The resulting therapeutic chaos alarmed Estes Kefauver and his Anti-Trust and Monopoly Subcommittee—the same body that listened to testimony about iproniazid and other “quick pills.” A Tennessee Democrat who was Adlai E. Stevenson’s running mate in 1956, Kefauver was a liberal populist, an early champion of racial equality, a fierce opponent of Joseph McCarthy. He fought the pharmaceutical industry to the death—his own, in 1963, the fifth year of his hearings. By that time he had infuriated doctors, the drug industry, and lawmakers like Everett Dirksen with his repeated attacks on the way
that the prescription drug scheme had tilted the market toward the drug companies and turned doctors into their shills. “
He who orders
does not buy,” he said, “and he who buys does not order.” Consumers were at the mercy of drug companies; they couldn’t even evaluate advertising claims on their own because the targets of the ads, and the only people who saw them, were their doctors.

At the very least, Kefauver argued, drug companies should have to prove the merits of their drugs to the government’s satisfaction before they began their advertising onslaughts. He proposed a law giving the FDA the power to require drugs to be proven “
safe and efficacious in use
”—a question that he thought science had finally made into a plain matter of fact. Although a few renegades, like Lasagna, supported Kefauver, the AMA strongly opposed his proposed law warning that it was a step toward socialized medicine. The Judiciary Committee, to which Kefauver’s subcommittee belonged, took out the efficacy provision; the bill had been so defanged by the time it reached the Senate floor that Kefauver refused to manage it. It was headed for a quiet death in mid-1962 when lawmakers suddenly became aware of a magic bullet that had turned lethal, and that the citizens of the United States had only barely dodged.

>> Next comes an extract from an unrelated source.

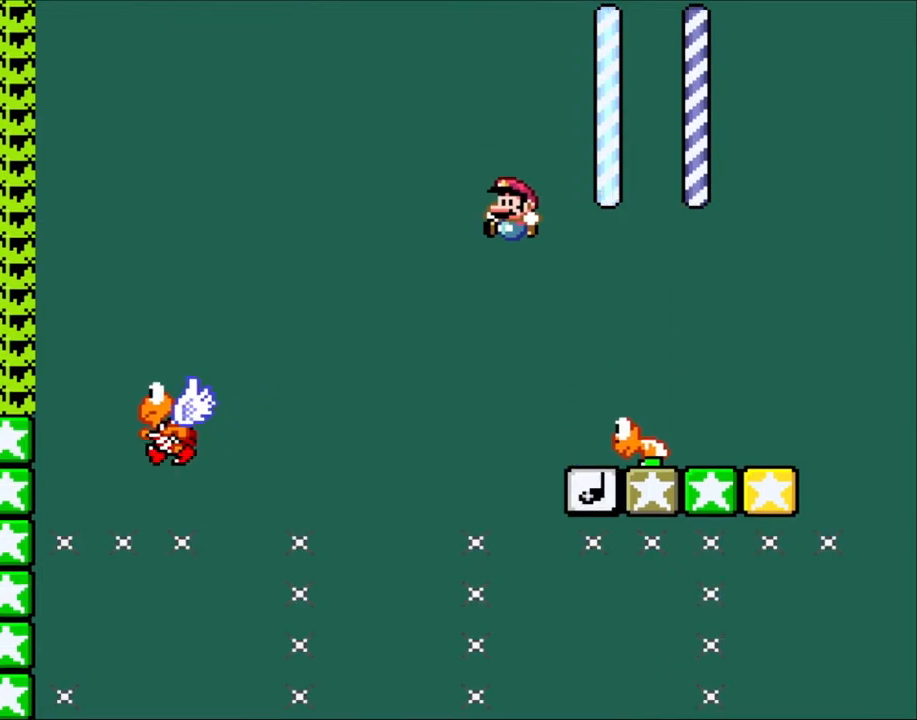
{"dt_ms": 500, "buttons": ["B", "Y", "DPAD_LEFT"], "events": []}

The drug was thalidomide, and it had been invented in the late 1950s by Chemie Grünenthal, a German company that was hoping to get into the psychiatric drug business with a new tranquilizer.
The company hawked the drug
, known as Contergan and available over the counter, not only as a tranquilizer, but as a sleep aid, a flu remedy, and, at least according to a doctor on retainer to Grünenthal, a suppressor of young men’s desire to masturbate. Grünenthal also claimed, based on animal studies, that the drug was completely nontoxic, which meant that it was safe to give to pregnant women.